Page images and extracted text:
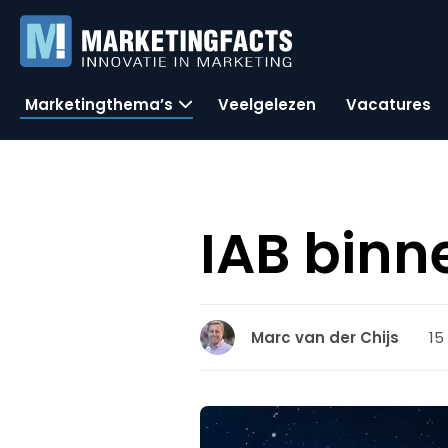
Marketingthema’s
Veelgelezen
Vacatures
IAB binn
15
Marc van der Chijs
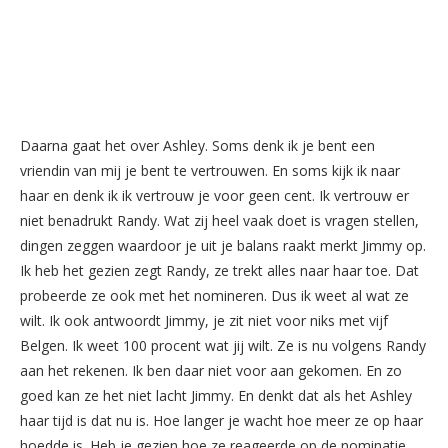
Daarna gaat het over Ashley. Soms denk ik je bent een
vriendin van mij je bent te vertrouwen. En soms kijk ik naar
haar en denk ik ik vertrouw je voor geen cent. Ik vertrouw er
niet benadrukt Randy. Wat zij heel vaak doet is vragen stellen,
dingen zeggen waardoor je uit je balans raakt merkt Jimmy op.
Ik heb het gezien zegt Randy, ze trekt alles naar haar toe. Dat
probeerde ze ook met het nomineren. Dus ik weet al wat ze
wilt. Ik ook antwoordt Jimmy, je zit niet voor niks met vijf
Belgen. Ik weet 100 procent wat jij wilt. Ze is nu volgens Randy
aan het rekenen. Ik ben daar niet voor aan gekomen. En zo
goed kan ze het niet lacht Jimmy. En denkt dat als het Ashley
haar tijd is dat nu is. Hoe langer je wacht hoe meer ze op haar
hoedde is. Heb je gezien hoe ze reageerde op de nominatie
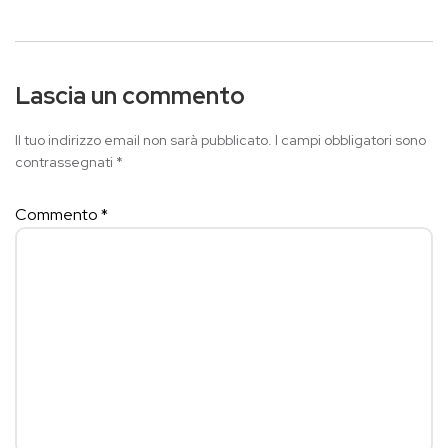
Lascia un commento
Il tuo indirizzo email non sarà pubblicato.
I campi obbligatori sono
contrassegnati
*
Commento
*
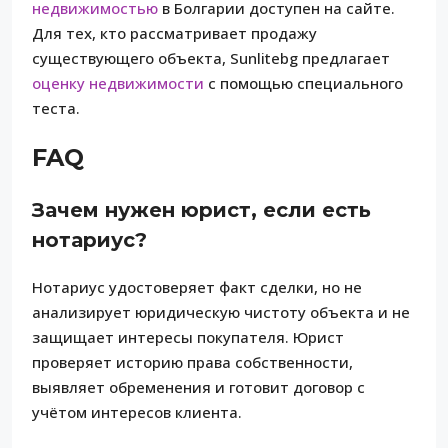
недвижимостью
в Болгарии доступен на сайте.
Для тех, кто рассматривает продажу
существующего объекта, Sunlitebg предлагает
оценку недвижимости
с помощью специального
теста.
FAQ
Зачем нужен юрист, если есть
нотариус?
Нотариус удостоверяет факт сделки, но не
анализирует юридическую чистоту объекта и не
защищает интересы покупателя. Юрист
проверяет историю права собственности,
выявляет обременения и готовит договор с
учётом интересов клиента.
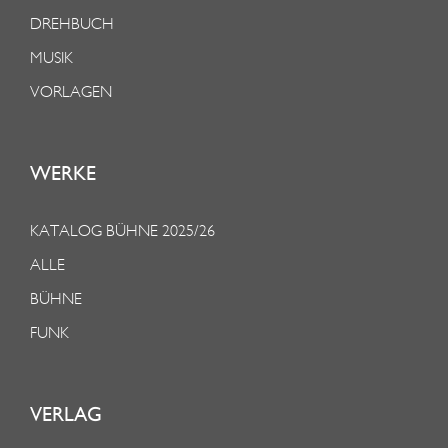
DREHBUCH
MUSIK
VORLAGEN
WERKE
KATALOG BÜHNE 2025/26
ALLE
BÜHNE
FUNK
VERLAG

PROBLEM DESCRIPTION
Would you return all the data exactly as given, minus the pictures?

RESPONSE TO THIS TASK
Marketingthema’s
Veelgelezen
Vacatures
IAB binn
15
Marc van der Chijs
Daarna gaat het over Ashley. Soms denk ik je bent een
vriendin van mij je bent te vertrouwen. En soms kijk ik naar
haar en denk ik ik vertrouw je voor geen cent. Ik vertrouw er
niet benadrukt Randy. Wat zij heel vaak doet is vragen stellen,
dingen zeggen waardoor je uit je balans raakt merkt Jimmy op.
Ik heb het gezien zegt Randy, ze trekt alles naar haar toe. Dat
probeerde ze ook met het nomineren. Dus ik weet al wat ze
wilt. Ik ook antwoordt Jimmy, je zit niet voor niks met vijf
Belgen. Ik weet 100 procent wat jij wilt. Ze is nu volgens Randy
aan het rekenen. Ik ben daar niet voor aan gekomen. En zo
goed kan ze het niet lacht Jimmy. En denkt dat als het Ashley
haar tijd is dat nu is. Hoe langer je wacht hoe meer ze op haar
hoedde is. Heb je gezien hoe ze reageerde op de nominatie
Lascia un commento
Il tuo indirizzo email non sarà pubblicato.
I campi obbligatori sono
contrassegnati
*
Commento
*
недвижимостью
в Болгарии доступен на сайте.
Для тех, кто рассматривает продажу
существующего объекта, Sunlitebg предлагает
оценку недвижимости
с помощью специального
теста.
FAQ
Зачем нужен юрист, если есть
нотариус?
Нотариус удостоверяет факт сделки, но не
анализирует юридическую чистоту объекта и не
защищает интересы покупателя. Юрист
проверяет историю права собственности,
выявляет обременения и готовит договор с
учётом интересов клиента.
DREHBUCH
MUSIK
VORLAGEN
WERKE
KATALOG BÜHNE 2025/26
ALLE
BÜHNE
FUNK
VERLAG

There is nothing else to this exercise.